Gold & Silver At Risk?
Todd Stein & Steven McIntyre
The Texas Hedge Report
January 23, 2006
Courtesy of www.texashedge.com
In our May 2005 issue, we touched
on the risk/reward profile of investing in mining equities.
Gold and silver mining stocks
carry with them far greater risk than does the bullion. Mining
is an utterly wretched business - don't let anyone tell you otherwise.
It's an extremely capital intensive and cyclical business whose
hallmarks have been a sickeningly low return on assets for nearly
two decades now. In buying a mining stock, one is not getting
a Coca Cola or a Walgreen's where steady earnings and free cash
flow growth are the norm. Rather, especially after the brutal
years in the 90's many of these companies' profits are anemic
and are only now beginning to rebound.
In addition to metal price
risk, one also has to face operational risk in a mining stock.
Say, for instance, gold goes to $500, but a mining company gets
squeezed by high energy costs, rising local currencies, or poor
mining results, an investor in a gold mining company runs the
risk of missing out on the metal's appreciation if he is in the
wrong stock. How frustrating that would be." - Texas
Hedge, May 2005
Eight months later, the price
of gold has jumped $100/oz (25%) and the price of silver has
jumped $2/oz (27%). The XAU, a weighted index composed of the
common stocks of 9 companies involved in the gold and silver
mining industry, has increased 75% from its May bottom, yet quite
a few mining equities are hovering near their 52-week lows.
High energy costs have certainly
done their part to squeeze profit margins of several mining companies
around the world. Additionally, quite a few high profile miners
have had run-ins with environmental regulatory agencies of various
countries. And finally, it is a fact of life that mining results
at some mines will always turn out worse than expected. But the
one new development in the raw materials sector is the dramatic
rise of government interference and increased nationalization
risk.
One day last September, shares
of Canadian gold miner Crystallex were cut in half after Venezuelan
President Hugo Chavez said the company's Las Cristinas mine belongs
to the Venezuelan state and should be exploited through a new
state mining company. Chavez continues his antics as he just
completed the process of nationalizing 32 major Venezuelan oil
fields earlier this month. In our May 2005 issue, we advised
readers to keep their eyes on political developments in Venezuela.
Today we are advising readers to keep their eyes on the entire
region.
In Bolivia, a man named Evo
Morales was recently elected president.
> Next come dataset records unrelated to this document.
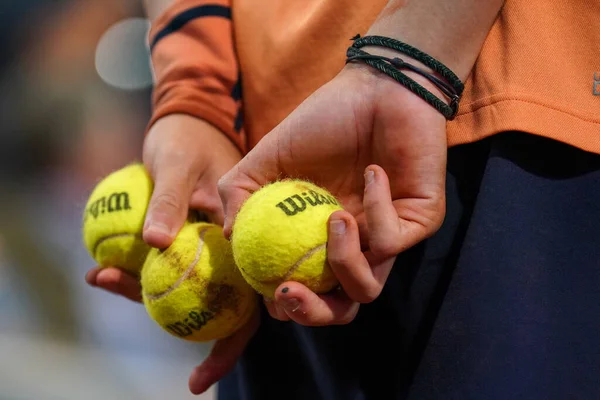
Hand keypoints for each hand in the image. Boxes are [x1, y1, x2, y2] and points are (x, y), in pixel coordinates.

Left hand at [86, 114, 254, 393]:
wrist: (189, 117)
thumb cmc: (188, 137)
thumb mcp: (176, 164)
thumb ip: (168, 202)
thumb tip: (155, 244)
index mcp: (245, 240)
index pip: (244, 306)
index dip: (226, 347)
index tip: (196, 381)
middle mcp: (230, 250)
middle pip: (207, 300)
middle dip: (165, 314)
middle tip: (115, 290)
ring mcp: (207, 244)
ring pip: (179, 281)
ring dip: (139, 287)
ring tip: (101, 274)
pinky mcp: (186, 235)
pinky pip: (162, 261)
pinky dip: (133, 265)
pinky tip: (103, 263)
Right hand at [219, 64, 447, 325]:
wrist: (378, 88)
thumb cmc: (324, 122)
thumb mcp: (268, 156)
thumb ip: (241, 192)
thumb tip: (229, 235)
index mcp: (317, 238)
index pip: (306, 290)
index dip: (287, 304)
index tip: (270, 290)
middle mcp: (354, 245)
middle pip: (339, 309)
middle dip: (312, 314)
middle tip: (288, 293)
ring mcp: (387, 236)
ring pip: (367, 288)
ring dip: (342, 260)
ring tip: (333, 217)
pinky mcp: (420, 222)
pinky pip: (393, 240)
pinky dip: (376, 209)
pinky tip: (372, 172)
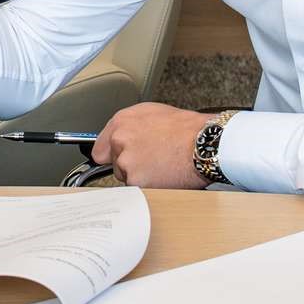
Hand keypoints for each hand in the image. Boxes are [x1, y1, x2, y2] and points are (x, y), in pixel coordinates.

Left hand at [89, 102, 210, 188]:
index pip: (100, 149)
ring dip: (141, 177)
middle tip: (153, 160)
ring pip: (128, 178)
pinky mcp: (137, 180)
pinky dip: (151, 187)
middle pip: (115, 165)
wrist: (203, 142)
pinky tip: (164, 176)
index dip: (113, 156)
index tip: (119, 159)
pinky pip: (139, 190)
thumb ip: (131, 126)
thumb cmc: (186, 128)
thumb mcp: (153, 113)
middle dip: (131, 166)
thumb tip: (120, 138)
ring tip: (162, 166)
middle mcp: (120, 140)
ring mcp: (127, 161)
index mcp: (122, 122)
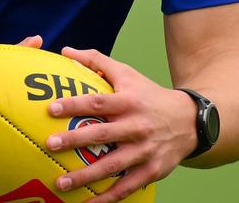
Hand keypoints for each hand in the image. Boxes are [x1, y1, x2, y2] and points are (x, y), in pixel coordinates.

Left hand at [44, 47, 196, 200]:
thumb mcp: (127, 74)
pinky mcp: (151, 171)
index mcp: (129, 101)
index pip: (98, 102)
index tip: (51, 109)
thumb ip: (96, 61)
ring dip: (85, 175)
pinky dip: (107, 198)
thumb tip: (65, 50)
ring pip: (113, 166)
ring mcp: (145, 151)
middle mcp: (137, 126)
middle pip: (103, 134)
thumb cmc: (148, 95)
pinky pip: (126, 188)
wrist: (189, 121)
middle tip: (49, 144)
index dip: (74, 105)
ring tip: (60, 182)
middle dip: (74, 141)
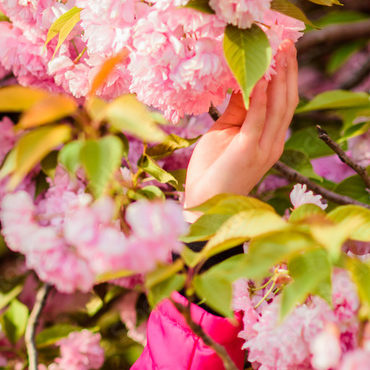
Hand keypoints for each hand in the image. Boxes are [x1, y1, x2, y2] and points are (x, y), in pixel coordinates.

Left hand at [182, 41, 298, 220]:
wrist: (202, 203)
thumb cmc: (211, 171)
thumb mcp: (224, 133)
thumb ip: (237, 111)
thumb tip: (243, 84)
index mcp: (269, 139)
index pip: (283, 103)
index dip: (285, 77)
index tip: (282, 53)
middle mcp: (272, 143)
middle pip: (286, 101)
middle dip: (288, 72)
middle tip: (286, 44)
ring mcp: (263, 147)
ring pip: (278, 107)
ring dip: (278, 78)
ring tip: (278, 54)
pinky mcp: (248, 150)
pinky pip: (256, 119)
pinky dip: (258, 98)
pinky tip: (258, 80)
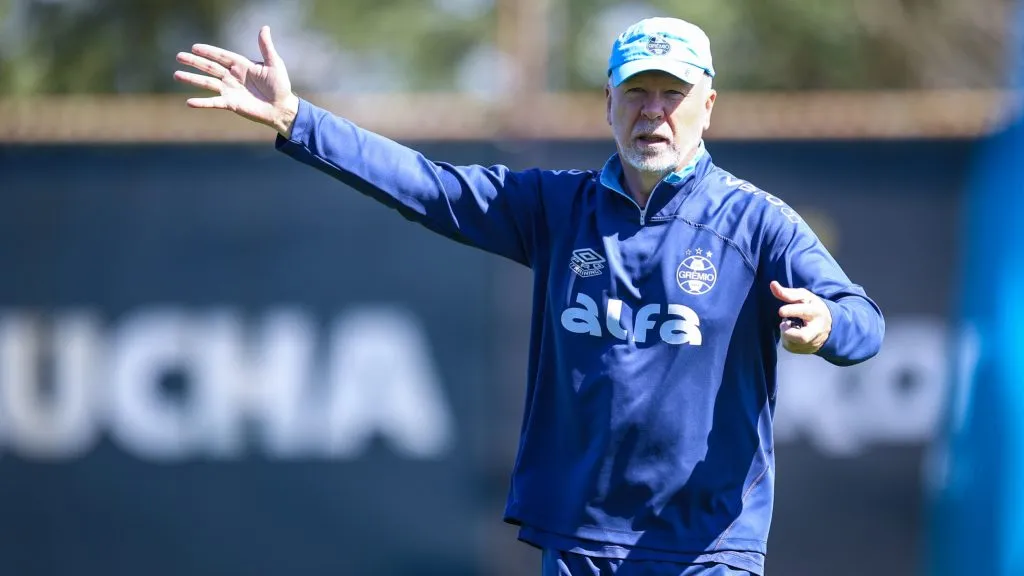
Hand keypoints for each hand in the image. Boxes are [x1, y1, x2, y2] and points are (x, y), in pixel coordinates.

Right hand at [173, 25, 298, 137]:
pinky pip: (213, 102)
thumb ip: (266, 47)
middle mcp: (232, 77)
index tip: (194, 47)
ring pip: (207, 83)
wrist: (282, 108)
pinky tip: (189, 102)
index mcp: (241, 66)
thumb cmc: (280, 86)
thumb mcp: (274, 64)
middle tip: (179, 56)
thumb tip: (264, 27)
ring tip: (176, 74)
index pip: (221, 56)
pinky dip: (201, 103)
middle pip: (210, 67)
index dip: (208, 51)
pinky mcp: (231, 104)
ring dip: (192, 79)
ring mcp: (230, 90)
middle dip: (194, 62)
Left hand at [770, 281, 831, 353]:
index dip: (791, 311)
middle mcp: (816, 328)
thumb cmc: (811, 307)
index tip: (781, 311)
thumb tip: (772, 284)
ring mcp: (812, 341)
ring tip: (790, 325)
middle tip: (782, 325)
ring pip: (793, 342)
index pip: (803, 311)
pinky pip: (790, 346)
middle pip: (802, 337)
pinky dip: (787, 339)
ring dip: (786, 334)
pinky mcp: (807, 349)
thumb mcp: (803, 297)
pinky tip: (793, 334)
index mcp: (815, 311)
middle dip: (788, 333)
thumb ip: (787, 293)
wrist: (829, 326)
Morales, who during his
campaign promised to be Washington's "nightmare" as
well as legalize coca leaf production, is an ideological soul
mate of Fidel Castro. It is too early to tell which direction
Morales will take Bolivia - will it be the "Brazil"
route of respecting private property rights and creating a climate
favorable to foreign investment or the "Venezuela"
route where we see a Crystallex-type headline every week or two?
One interesting thing to note is that Morales has gone out of
his way to invite the Chinese to develop Bolivia's vast gas reserves.
Perhaps the most important
country investors in mining equities should follow is Peru. On
April 9th, Peruvians will go to the polls to elect a new president.
Lourdes Flores, the frontrunner candidate who is pro-business,
is locked in a close race with former military rebel Ollanta
Humala and several other candidates. Humala is the one guy readers
should pay attention to as he has already found staunch supporters
in Hugo Chavez and Evo Morales. According to Resource Investor,
Humala has "threatened to review contracts of companies,
arguing that they don't meet tax and royalty obligations and
extract minerals and hydrocarbons without benefiting local communities."
Nearly every major mining company is producing, exploring or
developing in Peru these days, so what happens in April could
have a huge impact on mining equities.
Other Latin American countries
with elections coming up include the following:
Brazil Oct 06: Pro-business but left-leaning incumbent
Lula da Silva favored over centrist Jose Serra.
Colombia May 06: Conservative incumbent Alvaro Uribe looks
unbeatable.
Ecuador Oct 06: Two pro-business candidates: Leon Roldos
Aguilera favored over Jaime Nebot.
Mexico Jul 06: Left-leaning (possible Chavez Ally) Andres
Lopez Obrador leads in the polls.
Nicaragua Nov 06: Pro-business incumbent Enrique Bolanos
threatened by Sandinista Daniel Ortega.
For those of you who prefer
to invest in gold & silver bullion directly, the elections
in Latin America shouldn't have too much of an impact on the
commodity prices themselves. If anything, production aggravations
would decrease the supply of physical gold and silver which could
mean higher prices in the short run. If you happen to be an investor
in a mining company, you'd be doing yourself a favor by calling
the company's investor relations department and asking them how
they are preparing for any potential turmoil in Latin America.
Even though Latin American electoral politics are hard to predict,
a well-run mining company should always have contingency plans
in place in addition to geographical diversity.